Instructions to follow. The records appear below. Copy each one exactly.

═════ The records ═════

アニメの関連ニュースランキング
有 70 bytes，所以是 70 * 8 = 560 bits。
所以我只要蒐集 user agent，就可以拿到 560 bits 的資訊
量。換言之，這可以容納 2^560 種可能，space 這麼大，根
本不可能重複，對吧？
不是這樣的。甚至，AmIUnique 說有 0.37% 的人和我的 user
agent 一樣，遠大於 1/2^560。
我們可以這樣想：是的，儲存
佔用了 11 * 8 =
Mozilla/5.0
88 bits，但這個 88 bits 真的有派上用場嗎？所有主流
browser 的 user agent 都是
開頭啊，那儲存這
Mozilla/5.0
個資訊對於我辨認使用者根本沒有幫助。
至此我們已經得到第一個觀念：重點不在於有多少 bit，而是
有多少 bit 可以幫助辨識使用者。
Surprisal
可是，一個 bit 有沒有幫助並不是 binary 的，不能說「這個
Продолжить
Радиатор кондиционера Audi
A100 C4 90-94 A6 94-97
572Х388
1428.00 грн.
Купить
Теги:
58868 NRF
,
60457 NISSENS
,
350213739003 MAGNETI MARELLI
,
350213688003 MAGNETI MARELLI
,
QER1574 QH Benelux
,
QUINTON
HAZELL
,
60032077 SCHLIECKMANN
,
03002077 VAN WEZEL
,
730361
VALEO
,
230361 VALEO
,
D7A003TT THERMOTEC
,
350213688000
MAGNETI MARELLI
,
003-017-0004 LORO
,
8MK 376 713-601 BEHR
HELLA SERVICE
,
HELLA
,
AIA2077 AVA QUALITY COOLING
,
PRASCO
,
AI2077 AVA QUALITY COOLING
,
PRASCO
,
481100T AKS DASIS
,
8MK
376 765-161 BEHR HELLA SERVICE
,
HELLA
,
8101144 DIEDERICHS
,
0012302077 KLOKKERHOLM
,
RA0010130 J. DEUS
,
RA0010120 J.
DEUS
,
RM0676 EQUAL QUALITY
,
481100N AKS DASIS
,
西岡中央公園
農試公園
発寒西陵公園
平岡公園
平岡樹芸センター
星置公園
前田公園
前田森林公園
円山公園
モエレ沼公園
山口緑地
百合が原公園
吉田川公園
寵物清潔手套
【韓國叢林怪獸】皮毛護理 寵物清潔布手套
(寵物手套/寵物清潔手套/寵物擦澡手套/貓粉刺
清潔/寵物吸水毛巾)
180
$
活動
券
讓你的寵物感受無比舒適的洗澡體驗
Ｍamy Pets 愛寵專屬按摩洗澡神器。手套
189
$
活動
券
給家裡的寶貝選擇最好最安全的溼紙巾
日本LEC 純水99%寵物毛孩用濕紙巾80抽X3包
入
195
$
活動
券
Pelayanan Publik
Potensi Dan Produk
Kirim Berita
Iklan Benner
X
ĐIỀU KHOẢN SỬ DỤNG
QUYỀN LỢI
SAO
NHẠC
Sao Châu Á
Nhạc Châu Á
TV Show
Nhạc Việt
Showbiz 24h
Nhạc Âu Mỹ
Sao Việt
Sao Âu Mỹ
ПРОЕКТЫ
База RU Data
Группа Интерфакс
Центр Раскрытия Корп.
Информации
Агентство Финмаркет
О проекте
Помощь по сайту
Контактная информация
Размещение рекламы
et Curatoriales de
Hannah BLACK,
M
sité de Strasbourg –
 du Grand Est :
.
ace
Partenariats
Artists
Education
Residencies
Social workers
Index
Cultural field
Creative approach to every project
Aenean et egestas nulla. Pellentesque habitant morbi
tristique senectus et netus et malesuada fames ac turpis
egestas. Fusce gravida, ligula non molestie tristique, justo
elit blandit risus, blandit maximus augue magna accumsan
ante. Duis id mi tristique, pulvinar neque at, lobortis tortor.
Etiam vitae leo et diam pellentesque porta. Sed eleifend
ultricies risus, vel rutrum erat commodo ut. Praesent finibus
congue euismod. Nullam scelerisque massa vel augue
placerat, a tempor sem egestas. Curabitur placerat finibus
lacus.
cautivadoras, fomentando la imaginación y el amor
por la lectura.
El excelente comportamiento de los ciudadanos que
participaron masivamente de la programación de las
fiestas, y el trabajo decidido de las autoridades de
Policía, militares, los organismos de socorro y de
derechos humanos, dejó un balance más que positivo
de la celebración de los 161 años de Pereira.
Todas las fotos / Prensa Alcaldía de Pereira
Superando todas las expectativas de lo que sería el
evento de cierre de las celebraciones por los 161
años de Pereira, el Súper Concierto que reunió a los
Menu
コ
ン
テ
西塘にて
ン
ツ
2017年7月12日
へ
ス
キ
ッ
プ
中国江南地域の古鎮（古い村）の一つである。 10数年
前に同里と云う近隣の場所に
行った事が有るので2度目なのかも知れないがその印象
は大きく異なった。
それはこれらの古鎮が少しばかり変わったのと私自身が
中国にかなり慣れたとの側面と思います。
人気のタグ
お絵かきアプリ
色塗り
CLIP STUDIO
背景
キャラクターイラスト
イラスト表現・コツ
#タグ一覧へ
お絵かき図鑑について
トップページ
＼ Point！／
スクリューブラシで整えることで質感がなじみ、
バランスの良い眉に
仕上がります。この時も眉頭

═════

Response.
アニメの関連ニュースランキング
有 70 bytes，所以是 70 * 8 = 560 bits。
所以我只要蒐集 user agent，就可以拿到 560 bits 的資訊
量。換言之，這可以容納 2^560 種可能，space 這麼大，根
本不可能重複，對吧？
不是這樣的。甚至，AmIUnique 說有 0.37% 的人和我的 user
agent 一樣，遠大於 1/2^560。
我們可以這樣想：是的，儲存
佔用了 11 * 8 =
Mozilla/5.0
88 bits，但這個 88 bits 真的有派上用場嗎？所有主流
browser 的 user agent 都是
開頭啊，那儲存這
Mozilla/5.0
個資訊對於我辨認使用者根本沒有幫助。
至此我們已經得到第一個觀念：重點不在於有多少 bit，而是
有多少 bit 可以幫助辨識使用者。
Surprisal
可是，一個 bit 有沒有幫助並不是 binary 的，不能說「這個
Продолжить
Радиатор кондиционера Audi
A100 C4 90-94 A6 94-97
572Х388
1428.00 грн.
Купить
Теги:
58868 NRF
,
60457 NISSENS
,
350213739003 MAGNETI MARELLI
,
350213688003 MAGNETI MARELLI
,
QER1574 QH Benelux
,
QUINTON
HAZELL
,
60032077 SCHLIECKMANN
,
03002077 VAN WEZEL
,
730361
VALEO
,
230361 VALEO
,
D7A003TT THERMOTEC
,
350213688000
MAGNETI MARELLI
,
003-017-0004 LORO
,
8MK 376 713-601 BEHR
HELLA SERVICE
,
HELLA
,
AIA2077 AVA QUALITY COOLING
,
PRASCO
,
AI2077 AVA QUALITY COOLING
,
PRASCO
,
481100T AKS DASIS
,
8MK
376 765-161 BEHR HELLA SERVICE
,
HELLA
,
8101144 DIEDERICHS
,
0012302077 KLOKKERHOLM
,
RA0010130 J. DEUS
,
RA0010120 J.
DEUS
,
RM0676 EQUAL QUALITY
,
481100N AKS DASIS
,
西岡中央公園
農試公園
発寒西陵公園
平岡公園
平岡樹芸センター
星置公園
前田公園
前田森林公園
円山公園
モエレ沼公園
山口緑地
百合が原公園
吉田川公園
寵物清潔手套
【韓國叢林怪獸】皮毛護理 寵物清潔布手套
(寵物手套/寵物清潔手套/寵物擦澡手套/貓粉刺
清潔/寵物吸水毛巾)
180
$
活動
券
讓你的寵物感受無比舒適的洗澡體驗
Ｍamy Pets 愛寵專屬按摩洗澡神器。手套
189
$
活動
券
給家裡的寶貝選擇最好最安全的溼紙巾
日本LEC 純水99%寵物毛孩用濕紙巾80抽X3包
入
195
$
活動
券
Pelayanan Publik
Potensi Dan Produk
Kirim Berita
Iklan Benner
X
ĐIỀU KHOẢN SỬ DỤNG
QUYỀN LỢI
SAO
NHẠC
Sao Châu Á
Nhạc Châu Á
TV Show
Nhạc Việt
Showbiz 24h
Nhạc Âu Mỹ
Sao Việt
Sao Âu Mỹ
ПРОЕКТЫ
База RU Data
Группа Интерфакс
Центр Раскрытия Корп.
Информации
Агентство Финмаркет
О проекте
Помощь по сайту
Контактная информация
Размещение рекламы
et Curatoriales de
Hannah BLACK,
M
sité de Strasbourg –
 du Grand Est :
.
ace
Partenariats
Artists
Education
Residencies
Social workers
Index
Cultural field
Creative approach to every project
Aenean et egestas nulla. Pellentesque habitant morbi
tristique senectus et netus et malesuada fames ac turpis
egestas. Fusce gravida, ligula non molestie tristique, justo
elit blandit risus, blandit maximus augue magna accumsan
ante. Duis id mi tristique, pulvinar neque at, lobortis tortor.
Etiam vitae leo et diam pellentesque porta. Sed eleifend
ultricies risus, vel rutrum erat commodo ut. Praesent finibus
congue euismod. Nullam scelerisque massa vel augue
placerat, a tempor sem egestas. Curabitur placerat finibus
lacus.
cautivadoras, fomentando la imaginación y el amor
por la lectura.
El excelente comportamiento de los ciudadanos que
participaron masivamente de la programación de las
fiestas, y el trabajo decidido de las autoridades de
Policía, militares, los organismos de socorro y de
derechos humanos, dejó un balance más que positivo
de la celebración de los 161 años de Pereira.
Todas las fotos / Prensa Alcaldía de Pereira
Superando todas las expectativas de lo que sería el
evento de cierre de las celebraciones por los 161
años de Pereira, el Súper Concierto que reunió a los
Menu
コ
ン
テ
西塘にて
ン
ツ
2017年7月12日
へ
ス
キ
ッ
プ
中国江南地域の古鎮（古い村）の一つである。 10数年
前に同里と云う近隣の場所に
行った事が有るので2度目なのかも知れないがその印象
は大きく異なった。
それはこれらの古鎮が少しばかり変わったのと私自身が
中国にかなり慣れたとの側面と思います。
人気のタグ
お絵かきアプリ
色塗り
CLIP STUDIO
背景
キャラクターイラスト
イラスト表現・コツ
#タグ一覧へ
お絵かき図鑑について
トップページ
＼ Point！／
スクリューブラシで整えることで質感がなじみ、
バランスの良い眉に
仕上がります。この時も眉頭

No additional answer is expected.